Document text below:
Architecture
A single Databricks App ships backend and frontend in one deploy. The backend is a LangGraph StateGraph with five specialist nodes; the frontend renders Recharts deterministically and exposes the trace, the SQL, and the routing decision next to every answer.
- Supervisor split into three traceable nodes — rewrite, intent, routing — instead of a single opaque step.
- Tier 1 — Vector Search-backed golden SQL cache with cosine and an LLM arbitrator in the gray zone.
- Tier 2 — text-to-SQL with a five-stage validator enforcing CTE and FULL OUTER JOIN over the financial mart.
- Tier 3 — Genie Spaces fallback for the long tail that fits neither the cache nor the validator.
- LLM layer with `ChatDatabricks.with_fallbacks([Sonnet → Haiku → backup models])` — resilience at library level.
- State persisted in Lakebase Postgres via the LangGraph checkpointer; survives proxy timeout and browser refresh.
- MLflow `langchain.autolog()` instruments every node span for LLM auditability.
- React/TypeScript frontend renders Recharts deterministically — same data, same chart, always.
Key decisions
- Multi-agent over monolith.
- Specialist nodes per domain instead of a single agent. Orchestration belongs server-side, not in a React component: the migration removes multi-step plans from the frontend and lets each node assume a bounded, testable responsibility.
- Three-tier cache with gray-zone arbitration.
- Cosine ≥0.90 executes directly; the 0.80-0.90 band fires an LLM arbitrator; <0.80 falls through to text-to-SQL. Most queries never reach Genie and the gray zone never silently classifies paraphrases as misses.
- `ChatDatabricks` + `.with_fallbacks()` + autolog.
- Replaces roughly three hundred lines of custom retry, logging, and parsing code. Resilience lives at the library layer, not sprinkled across nodes: a single swap absorbs the entire concern and shrinks the maintenance surface.
- Validator-enforced SQL pattern.
- The critic enforces CTE-aggregation followed by FULL OUTER JOIN over the financial mart. It is a guardrail in code, not in a prompt: it blocks silently multiplied rows before a wrong number ever reaches an executive screen.
- Job-based execution plus Lakebase checkpointer.
- Survives the ninety-second proxy timeout and a browser refresh, and enables HITL via `interrupt_before` once the flow needs it. State persistence stops being a frontend workaround and becomes a backend primitive.
- Deterministic chart selection in two places.
- Backend `chart_spec.py` and frontend `chart-selector.ts`, with parity enforced by tests. Same data, same chart, always — no client-side surprises during an executive review.
Lessons learned
- Replacing a custom `call_llm()` helper with `ChatDatabricks` plus `.with_fallbacks()` and autolog deleted roughly three hundred lines of retry, logging, and parsing — one library swap, an entire concern absorbed.
- Phase 26 was the lesson. The v1 frontend orchestrated plan→step→synthesise loops because the backend could not. LangGraph eliminates the need: the clean rewrite was cheaper than the retrofit because the v1 orchestration was load-bearing tech debt.
- Transparency as differentiator. Showing the SQL, the routing decision, and the per-node trace is what wins against an internal copilot of comparable raw capability. Executives accept "the model" when they can see the work and reject it when they cannot.
- Empirical Gap discipline. Some pieces are logically complete but cannot be validated without production access; marking them explicitly prevents shipped work from looking unfinished.
- Package conflict caught early. `databricks_langchain` (not `langchain_databricks`) is the namespace compatible with the Vector Search pin — codified as a permanent decision so it never recurs.
Status & roadmap
- Current state
- Backend and frontend feature-complete on the five-domain scope; LangGraph multi-agent spine running, three-tier cache live, and the ChatDatabricks fallback chain in production covering Sonnet, Haiku, and backup models.
- Next steps
- Activation of HITL via the `interrupt_before` checkpoint to confirm high-impact steps, production deployment of the four-LLM endpoint smoke test, and promotion of the MLflow Experiment to the production workspace with observability aligned to the platform team.
End of Document text.
Data extract below:
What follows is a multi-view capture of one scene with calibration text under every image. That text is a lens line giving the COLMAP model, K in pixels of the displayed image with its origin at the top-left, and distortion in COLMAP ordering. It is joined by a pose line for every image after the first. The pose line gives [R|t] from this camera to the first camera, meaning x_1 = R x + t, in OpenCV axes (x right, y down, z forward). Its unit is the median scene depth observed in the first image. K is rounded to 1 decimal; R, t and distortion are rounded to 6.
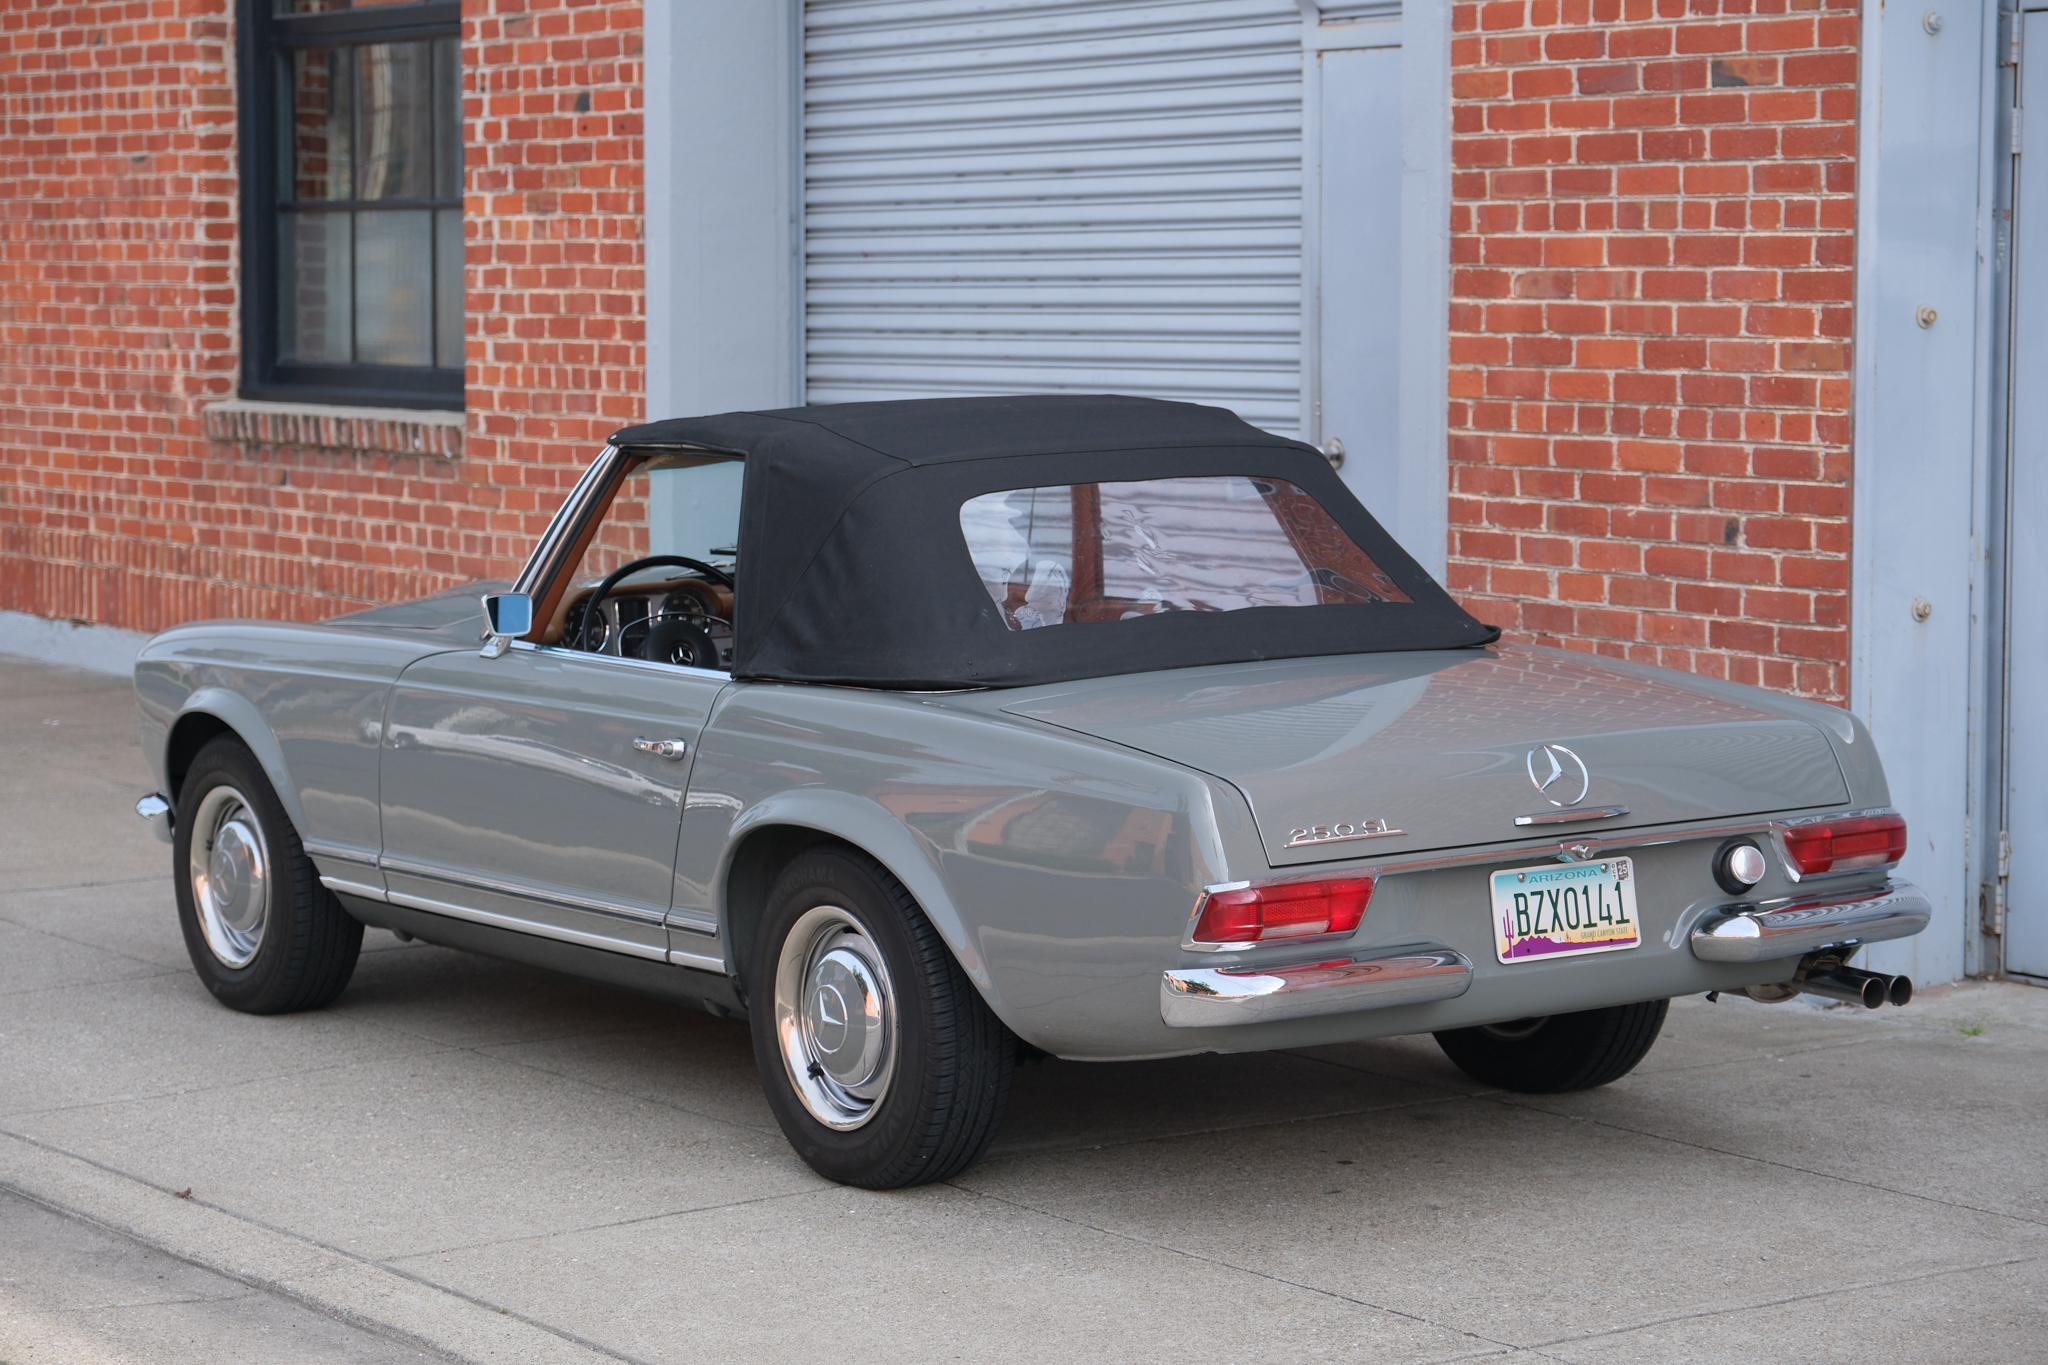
lens RADIAL K [[4837.5, 0, 1024.0], [0, 4837.5, 682.5], [0, 0, 1]] dist [0.076253, 0.654730]
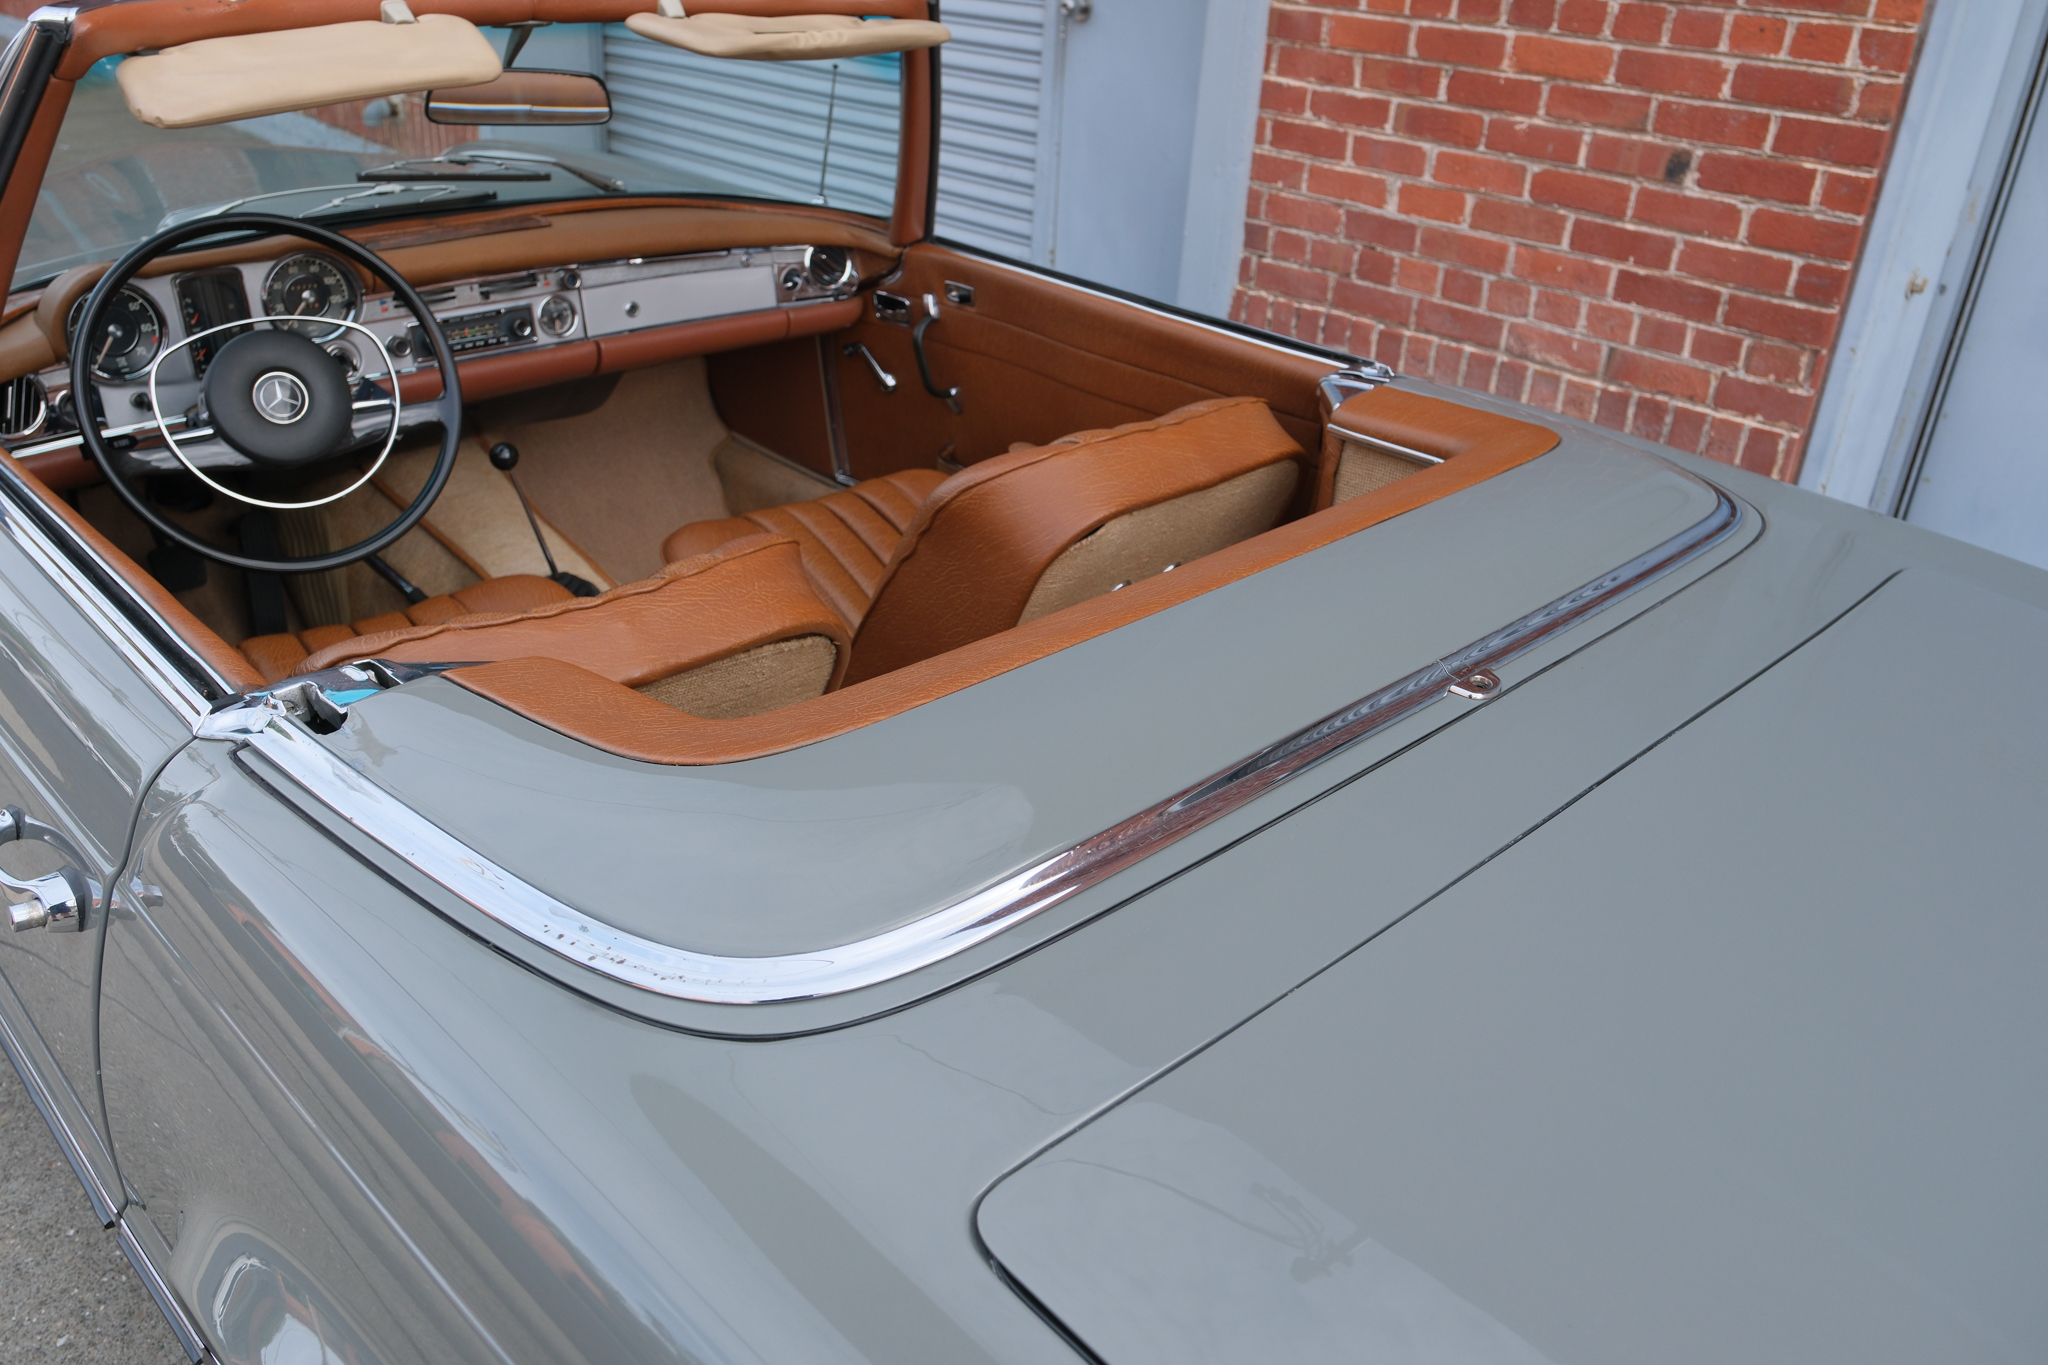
lens RADIAL K [[1573.1, 0, 1024.0], [0, 1573.1, 682.5], [0, 0, 1]] dist [0.003348, -0.008146]
pose [[0.984598, -0.028032, 0.172573, -0.014503], [-0.040094, 0.924556, 0.378931, -0.046332], [-0.170176, -0.380013, 0.909192, 0.723428]]
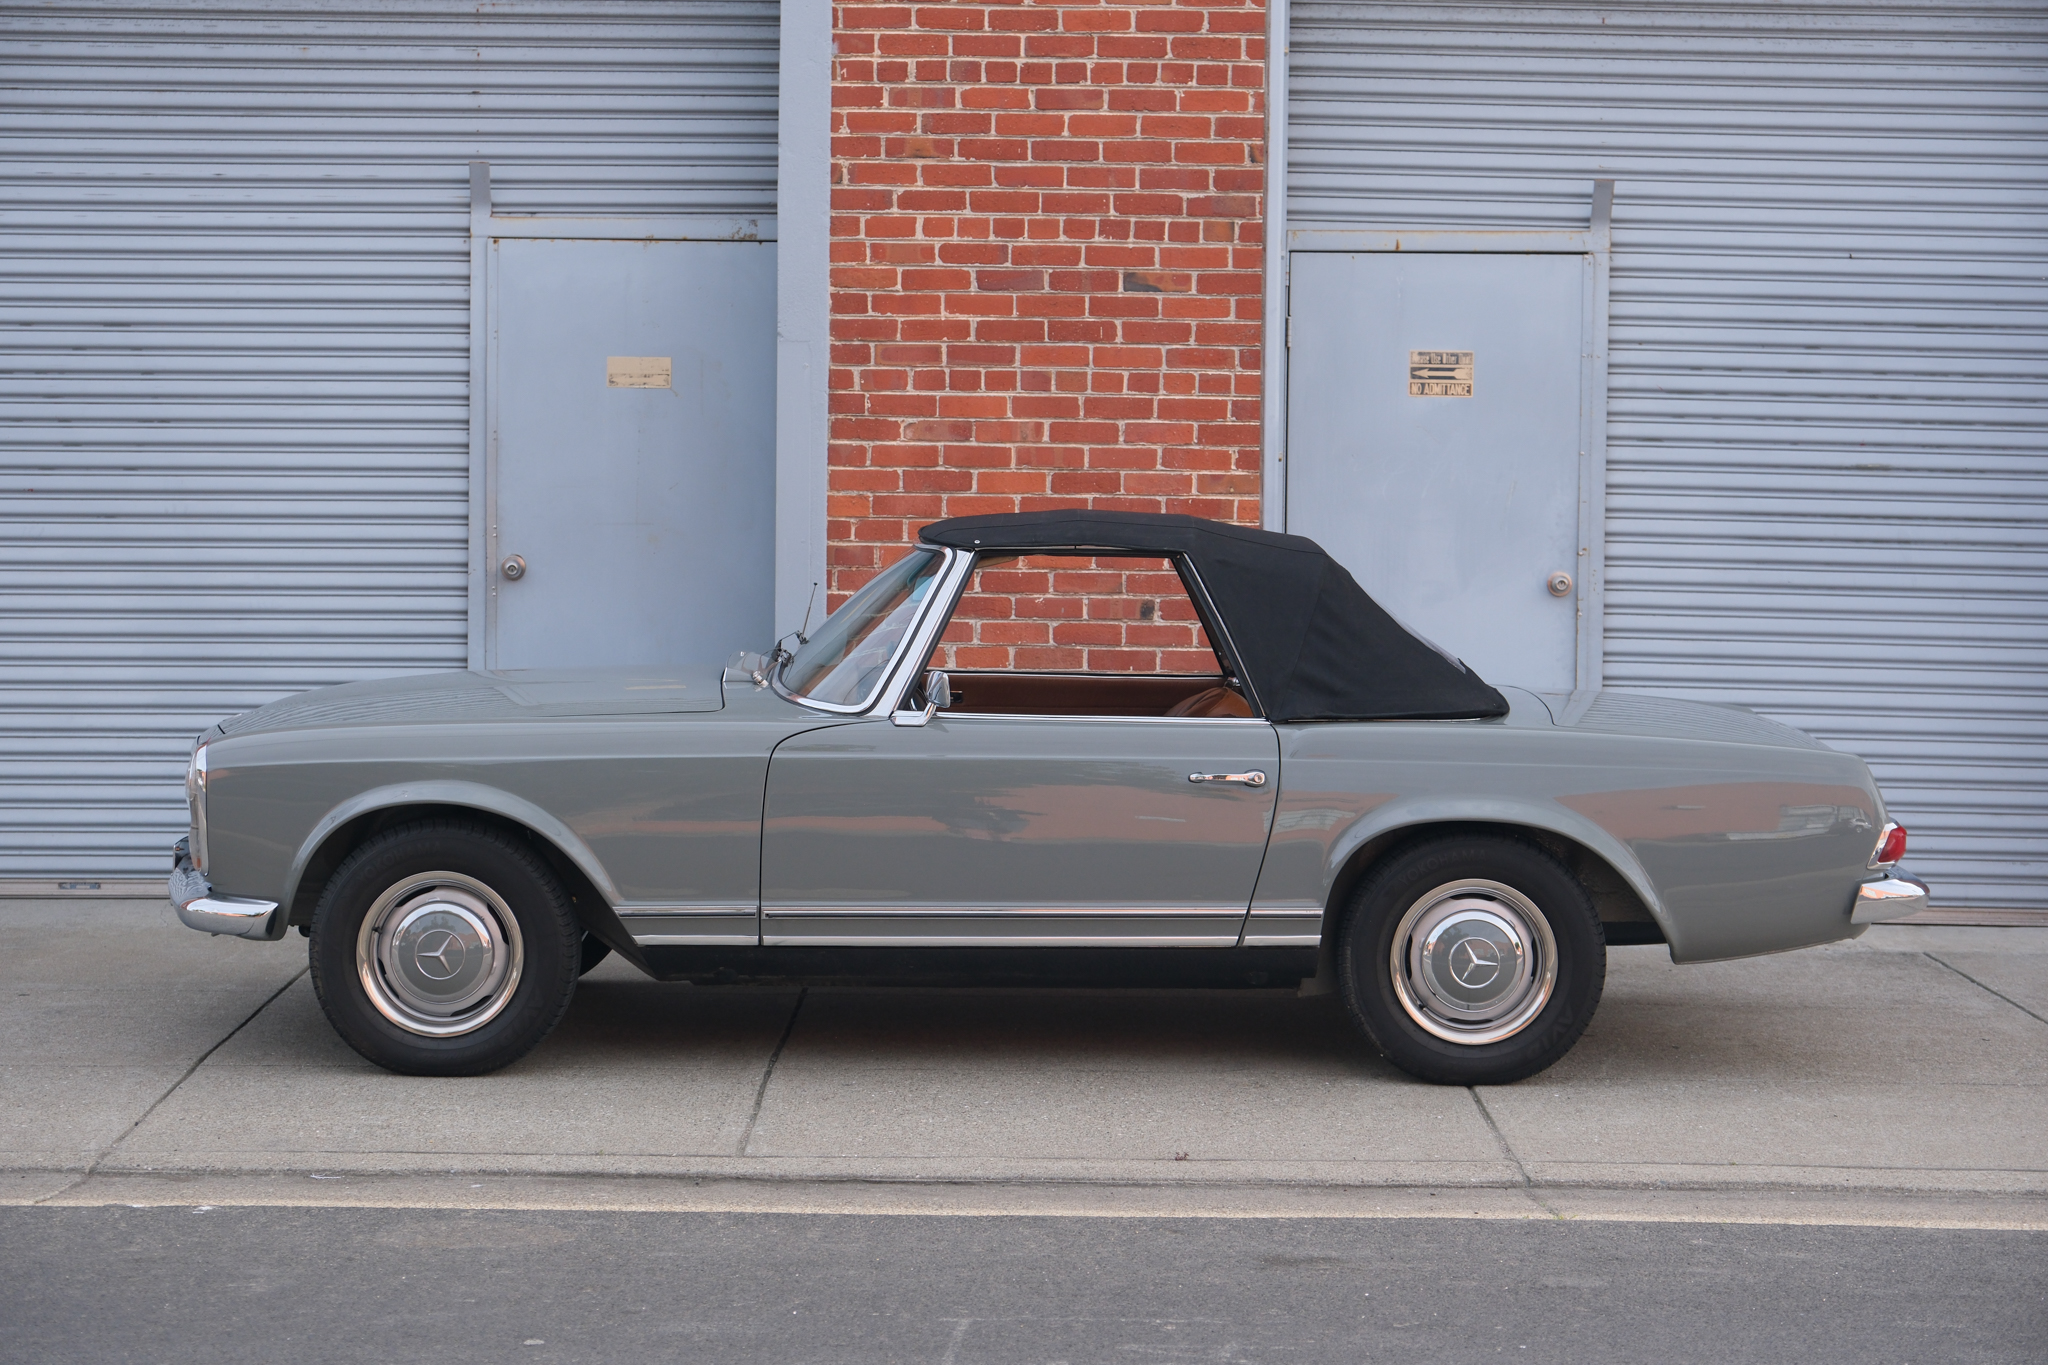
lens RADIAL K [[4186.3, 0, 1024.0], [0, 4186.3, 682.5], [0, 0, 1]] dist [-0.053970, 0.288098]
pose [[0.558509, -0.037690, 0.828642, -0.852590], [0.059675, 0.998204, 0.005181, -0.018330], [-0.827349, 0.046556, 0.559755, 0.351098]]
End of Data extract.
→ **Instructions for the task**
Rewrite the passage in the architecture write-up above that begins "Transparency as differentiator" as a short bulleted list that keeps its main facts.

→ **Solution below**
- Transparency is a differentiator.
- Showing the SQL, the routing decision, and the per-node trace wins against an internal copilot of comparable raw capability.
- Executives accept "the model" when they can see the work and reject it when they cannot.